GEDICHTE VON KATHRIN SCHMIDT
Akrobatik aus dem Greisenhaus
Obwohl Kathrin Schmidt (Jahrgang 1958) fünf Romane publiziert hat, darunter den sehr erfolgreichen autobiographisch grundierten Roman „Du stirbst nicht“ (2009), steht die Lyrik von Anfang an im Vordergrund ihres Werks. Unter den Fittichen der FDJ wurde ihr in der DDR als Lyrikerin eine Bilderbuchkarriere beschieden, deren Stationen sie konsequent durchlief mit der regelmäßigen Teilnahme an den Schweriner Poetenseminaren seit 1974 und mit Gedichtpublikationen in der Seminarzeitung „rote feder“, in der Anthologie „Offene Fenster“ für Schülergedichte und in der Zeitschrift „Temperamente – Blätter für junge Literatur“ – alle im FDJ-Verlag Neues Leben.
Das trug ihr öffentliche Anerkennung und erste Auszeichnungen ein mit dem Förderpreis der Poetenbewegung der Freien Deutschen Jugend (1978) und der Verleihung des Johannes-R.-Becher-Diploms (1981). Es folgten die erste selbständige Publikation ihrer Gedichte als Nr. 179 der legendären Heftreihe des „Poesiealbums“ und die Zulassung zum Sonderstudium am Johannes-R.-Becher-Literaturinstitut in Leipzig, wo sie „Vorlesungen zur sozialistischen Landwirtschaft, zur Mikrobiologie, zur sozialistischen Jugendforschung oder was weiß ich“, aber nichts zur Literatur zu hören bekam. Kurz darauf erschien ihr Gedichtband „Ein Engel fliegt durch die Tapetenfabrik“, wieder im Verlag Neues Leben.
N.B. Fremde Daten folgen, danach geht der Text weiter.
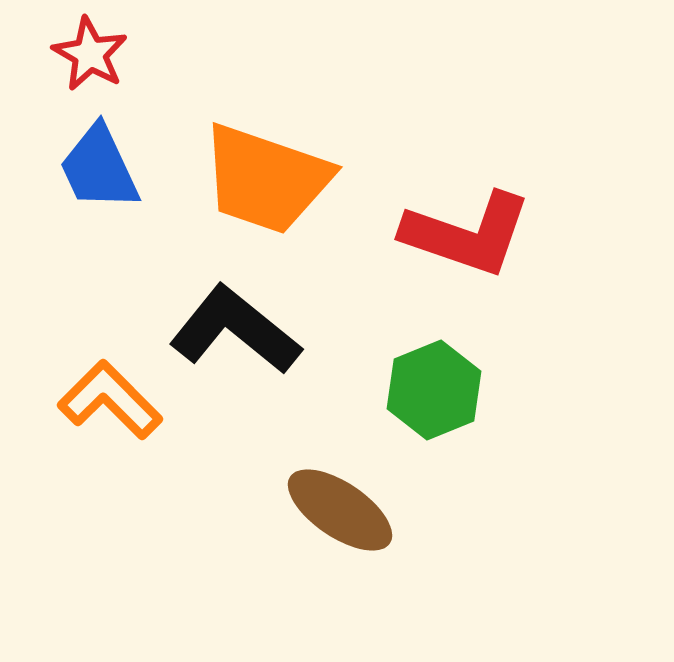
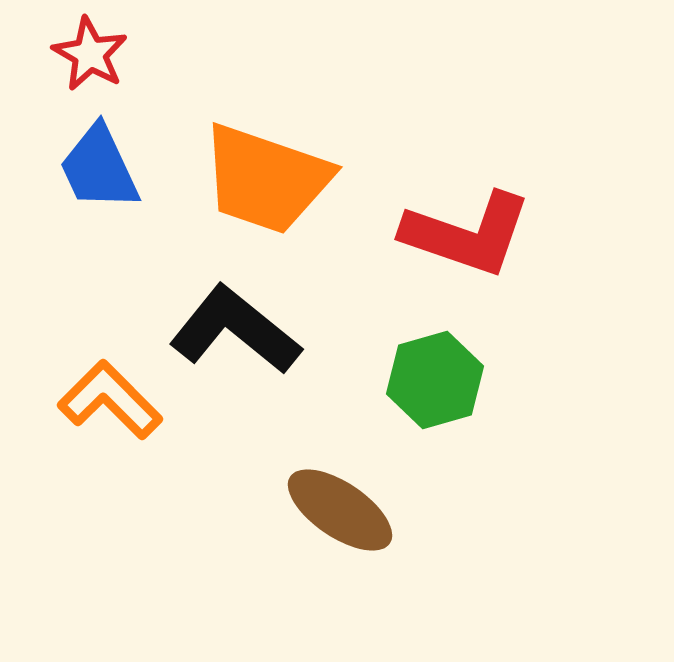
green hexagon: moved 1 px right, 10 px up; rotated 6 degrees clockwise
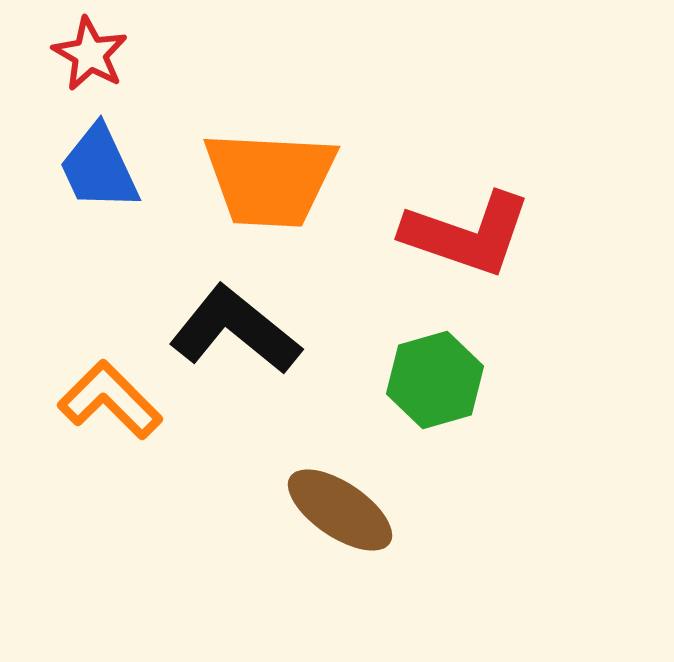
orange trapezoid: moved 4 px right; rotated 16 degrees counterclockwise
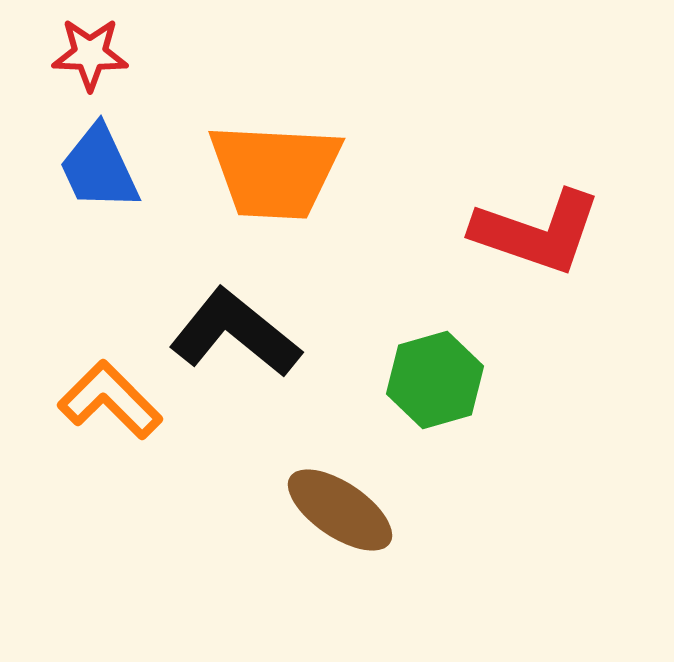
red star: rotated 28 degrees counterclockwise
orange trapezoid: moved 5 px right, 8 px up
red L-shape: moved 70 px right, 2 px up
black L-shape: moved 3 px down
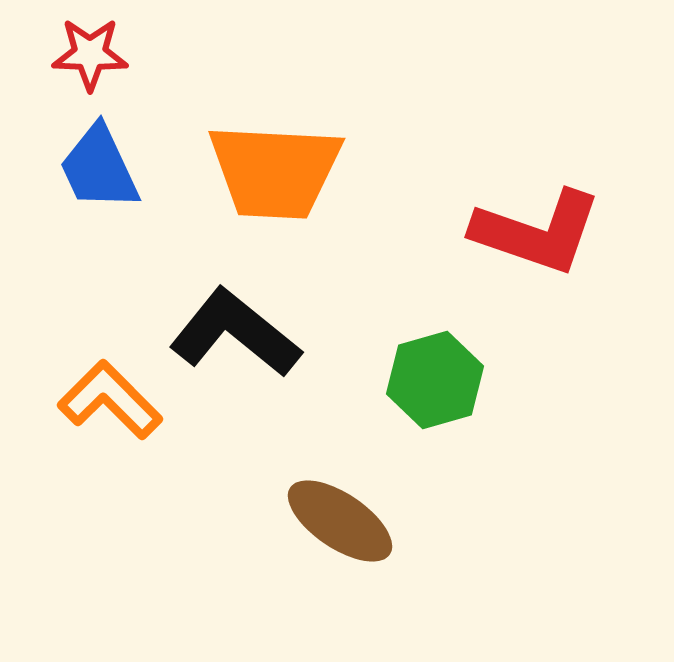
brown ellipse: moved 11 px down
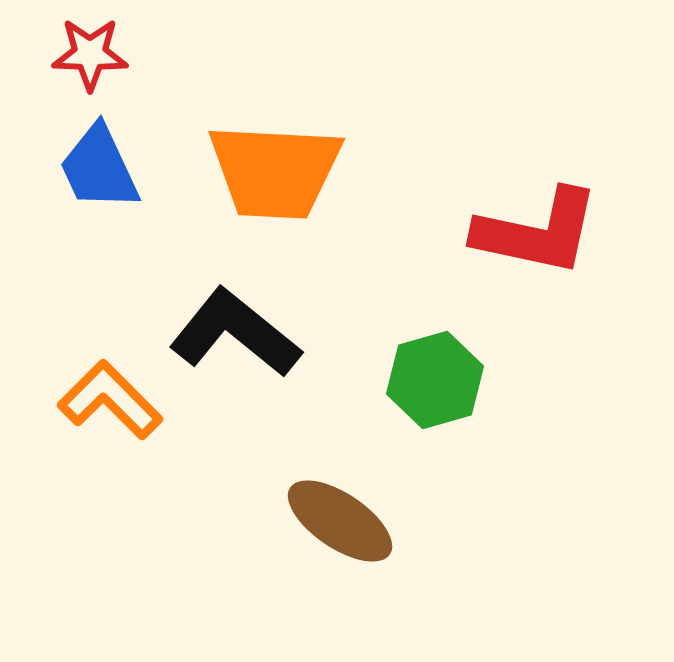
red L-shape: rotated 7 degrees counterclockwise
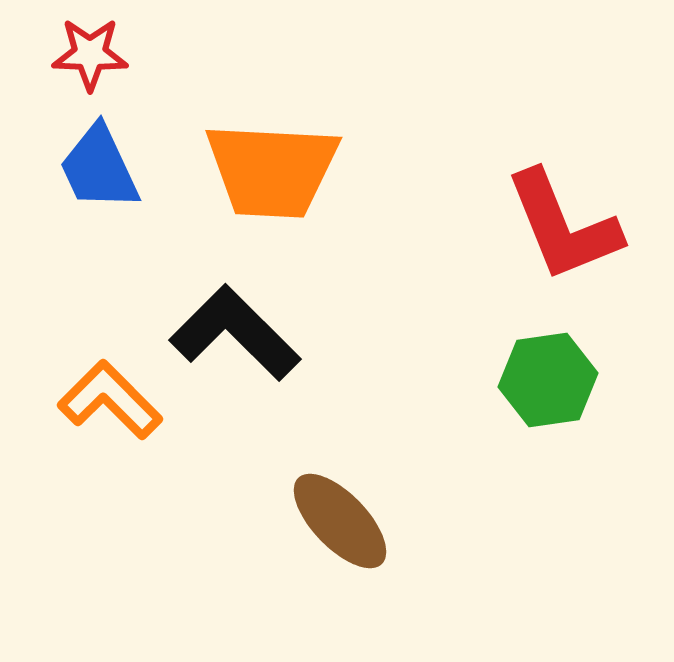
orange trapezoid: moved 3 px left, 1 px up
red L-shape: moved 26 px right, 6 px up; rotated 56 degrees clockwise
black L-shape: rotated 6 degrees clockwise
green hexagon: moved 113 px right; rotated 8 degrees clockwise
brown ellipse: rotated 12 degrees clockwise
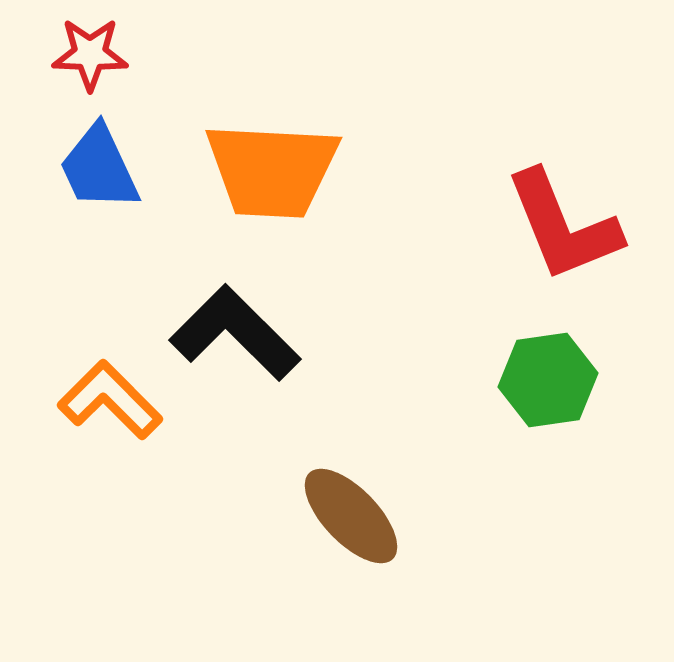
brown ellipse: moved 11 px right, 5 px up
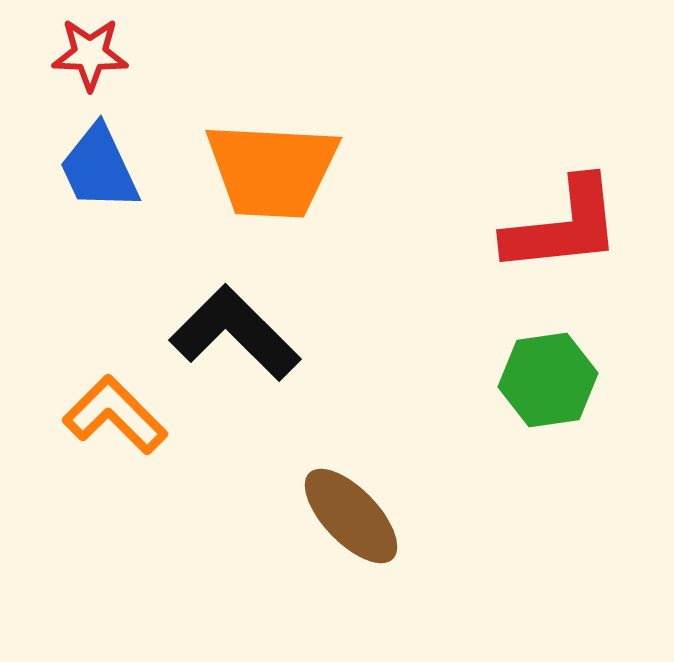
red L-shape: rotated 74 degrees counterclockwise
orange L-shape: moved 5 px right, 15 px down
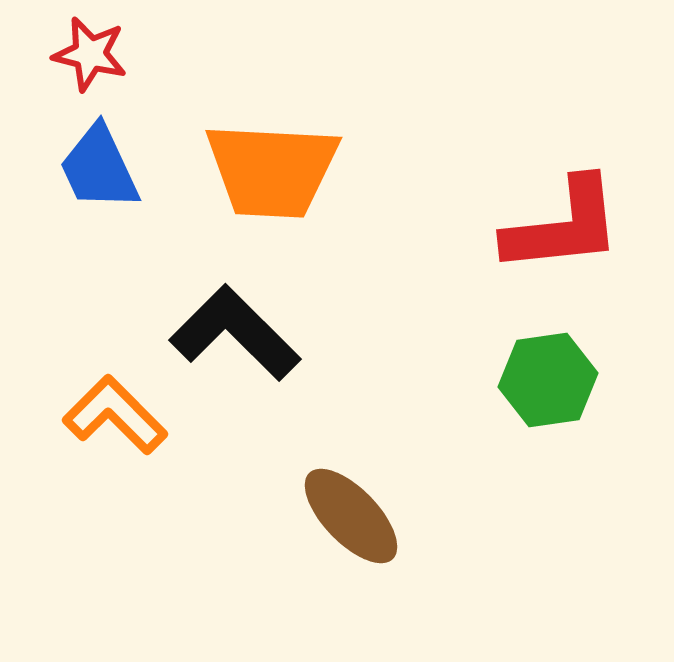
red star: rotated 12 degrees clockwise
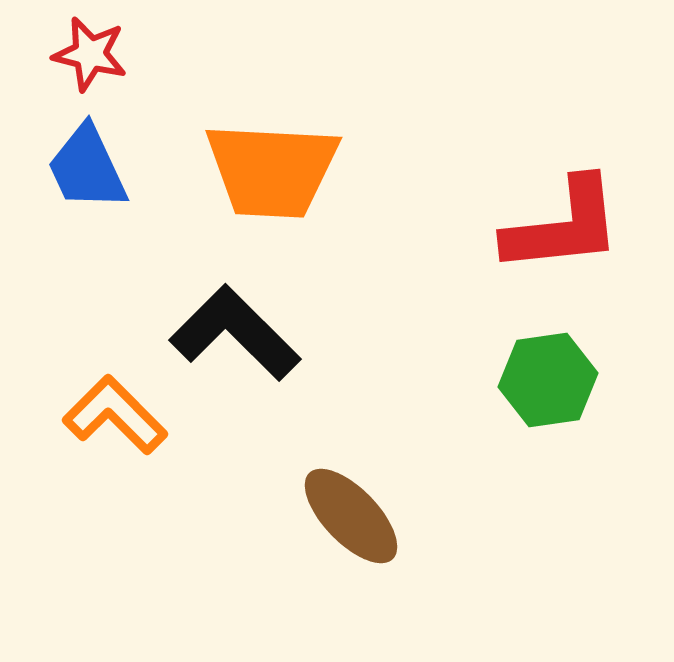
blue trapezoid: moved 12 px left
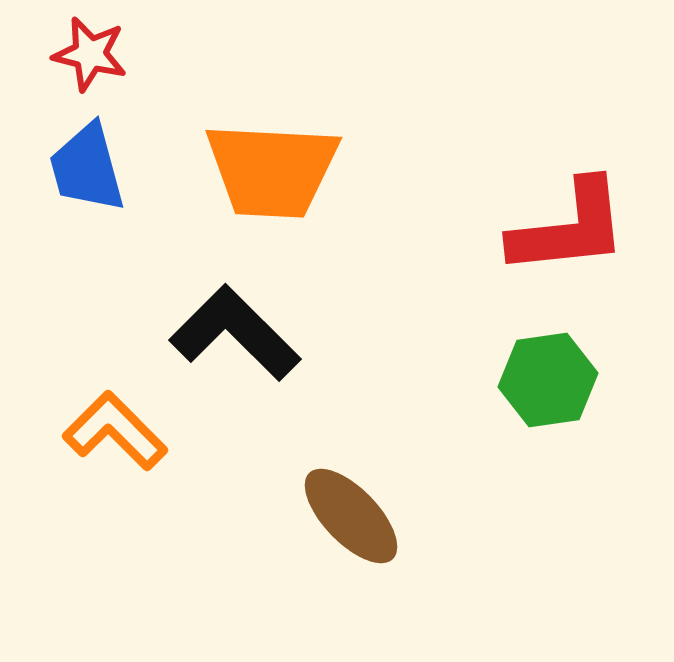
blue trapezoid: rotated 10 degrees clockwise
red L-shape: moved 6 px right, 2 px down
orange L-shape: moved 16 px down
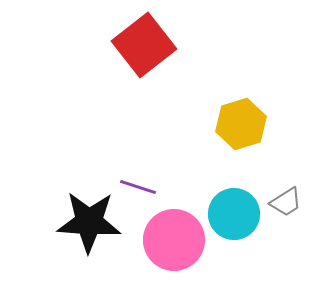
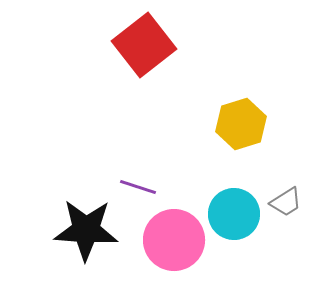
black star: moved 3 px left, 8 px down
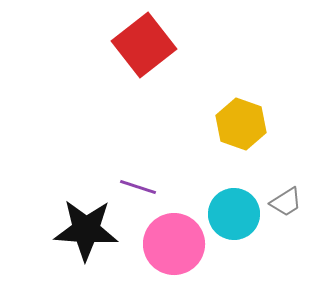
yellow hexagon: rotated 24 degrees counterclockwise
pink circle: moved 4 px down
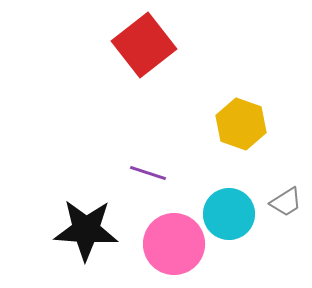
purple line: moved 10 px right, 14 px up
cyan circle: moved 5 px left
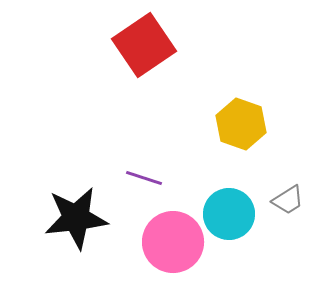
red square: rotated 4 degrees clockwise
purple line: moved 4 px left, 5 px down
gray trapezoid: moved 2 px right, 2 px up
black star: moved 10 px left, 12 px up; rotated 10 degrees counterclockwise
pink circle: moved 1 px left, 2 px up
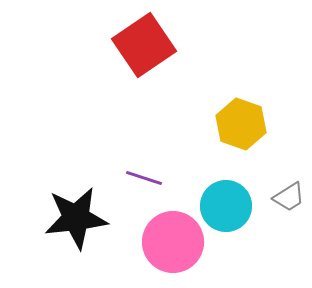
gray trapezoid: moved 1 px right, 3 px up
cyan circle: moved 3 px left, 8 px up
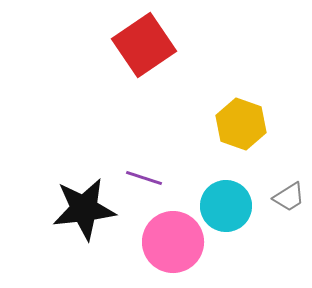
black star: moved 8 px right, 9 px up
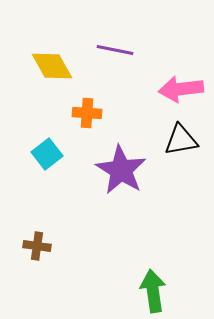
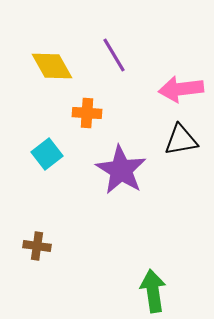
purple line: moved 1 px left, 5 px down; rotated 48 degrees clockwise
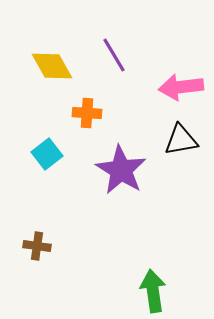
pink arrow: moved 2 px up
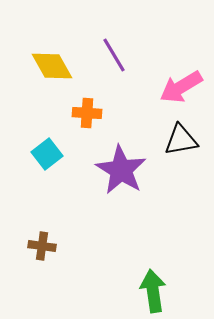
pink arrow: rotated 24 degrees counterclockwise
brown cross: moved 5 px right
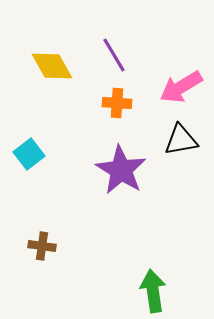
orange cross: moved 30 px right, 10 px up
cyan square: moved 18 px left
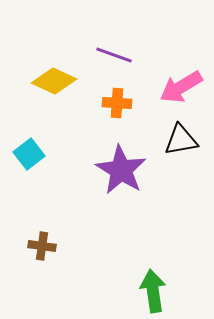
purple line: rotated 39 degrees counterclockwise
yellow diamond: moved 2 px right, 15 px down; rotated 36 degrees counterclockwise
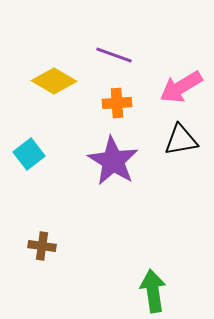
yellow diamond: rotated 6 degrees clockwise
orange cross: rotated 8 degrees counterclockwise
purple star: moved 8 px left, 9 px up
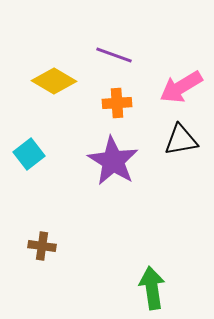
green arrow: moved 1 px left, 3 px up
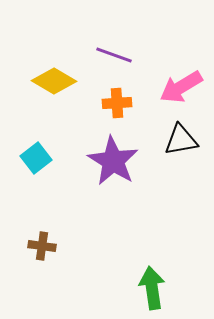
cyan square: moved 7 px right, 4 px down
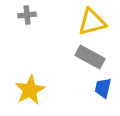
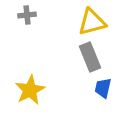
gray rectangle: rotated 40 degrees clockwise
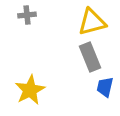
blue trapezoid: moved 2 px right, 1 px up
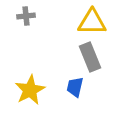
gray cross: moved 1 px left, 1 px down
yellow triangle: rotated 16 degrees clockwise
blue trapezoid: moved 30 px left
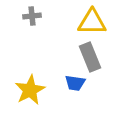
gray cross: moved 6 px right
blue trapezoid: moved 4 px up; rotated 95 degrees counterclockwise
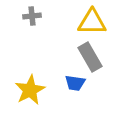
gray rectangle: rotated 8 degrees counterclockwise
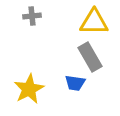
yellow triangle: moved 2 px right
yellow star: moved 1 px left, 1 px up
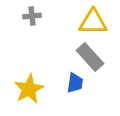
yellow triangle: moved 1 px left
gray rectangle: rotated 12 degrees counterclockwise
blue trapezoid: rotated 90 degrees counterclockwise
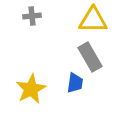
yellow triangle: moved 2 px up
gray rectangle: rotated 12 degrees clockwise
yellow star: moved 2 px right
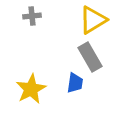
yellow triangle: rotated 32 degrees counterclockwise
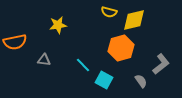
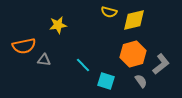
orange semicircle: moved 9 px right, 4 px down
orange hexagon: moved 12 px right, 6 px down
cyan square: moved 2 px right, 1 px down; rotated 12 degrees counterclockwise
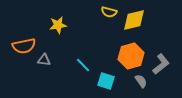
orange hexagon: moved 2 px left, 2 px down
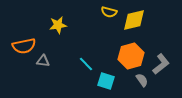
gray triangle: moved 1 px left, 1 px down
cyan line: moved 3 px right, 1 px up
gray semicircle: moved 1 px right, 1 px up
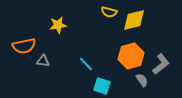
cyan square: moved 4 px left, 5 px down
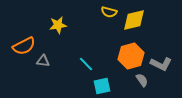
orange semicircle: rotated 15 degrees counterclockwise
gray L-shape: rotated 65 degrees clockwise
cyan square: rotated 30 degrees counterclockwise
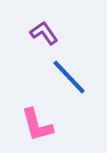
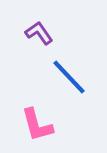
purple L-shape: moved 5 px left
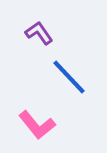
pink L-shape: rotated 24 degrees counterclockwise
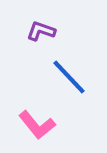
purple L-shape: moved 2 px right, 2 px up; rotated 36 degrees counterclockwise
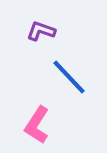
pink L-shape: rotated 72 degrees clockwise
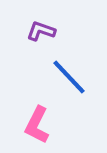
pink L-shape: rotated 6 degrees counterclockwise
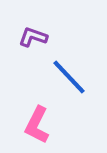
purple L-shape: moved 8 px left, 6 px down
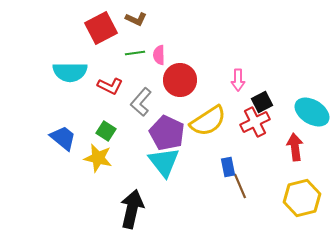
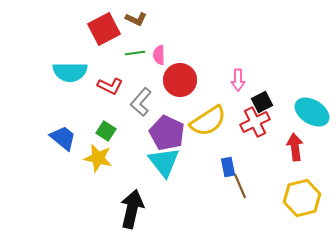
red square: moved 3 px right, 1 px down
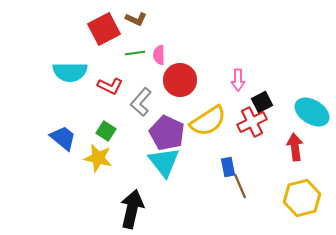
red cross: moved 3 px left
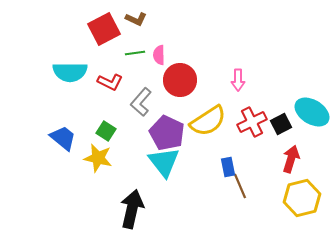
red L-shape: moved 4 px up
black square: moved 19 px right, 22 px down
red arrow: moved 4 px left, 12 px down; rotated 24 degrees clockwise
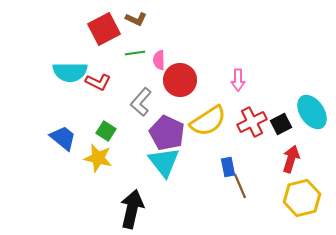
pink semicircle: moved 5 px down
red L-shape: moved 12 px left
cyan ellipse: rotated 24 degrees clockwise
Ihre sehr enge Anlehnung an die FDJ und deren Verlag hat ihr den Argwohn und das Misstrauen ihrer Kollegen aus der Front der Oppositionellen, Dissidenten und der alternativen Szene in der DDR eingetragen. Sie selbst sah sich rückblickend als naives „Provinzei“, das gar nicht bemerkt habe, wie sie von der Partei vereinnahmt worden sei. Sie sei zwar nicht durchgängig opportunistisch gewesen, „aber auch nicht das, was man heute als DDR-Feind bezeichnen würde“. Im Dezember 1989 wurde sie von der Vereinigten Linken an den Ost-Berliner Zentralen Runden Tisch entsandt, zog sich jedoch sehr bald, enttäuscht vom männerdominierten Gerangel, daraus zurück und gab ihren Beruf als Kinderpsychologin auf, um als Redakteurin der feministischen Zeitschrift „Ypsilon“ und – neben ihren Aufgaben als Mutter von fünf Kindern – an ihren Prosawerken und an Gedichten zu arbeiten.